:: AVAILABLE RECORDS ::
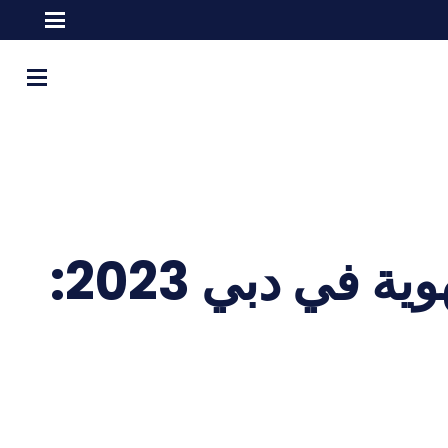
مراكز القياسات الحيوية لهيئة الإمارات للهوية في دبي 2023:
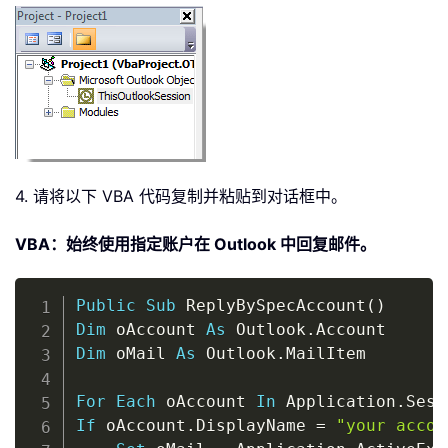
4. 请将以下 VBA 代码复制并粘贴到对话框中。
VBA：始终使用指定账户在 Outlook 中回复邮件。
Copy
Public
Sub
 ReplyBySpecAccount
(
)
Dim
 oAccount 
As
 Outlook
.
Dim
 oMail 
As
 Outlook
.
MailItem

For
Each
 oAccount 
In
 Application
.
Sess
If
 oAccount
.
DisplayName 
=
"your accou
:::
[EXERCISE]
Retype every entry exactly as written, but omit the pictures.

[RESULT FOR THIS EXERCISE]
مراكز القياسات الحيوية لهيئة الإمارات للهوية في دبي 2023:
4. 请将以下 VBA 代码复制并粘贴到对话框中。
VBA：始终使用指定账户在 Outlook 中回复邮件。
Copy
Public
Sub
 ReplyBySpecAccount
(
)
Dim
 oAccount 
As
 Outlook
.
Dim
 oMail 
As
 Outlook
.
MailItem

For
Each
 oAccount 
In
 Application
.
Sess
If
 oAccount
.
DisplayName 
=
"your accou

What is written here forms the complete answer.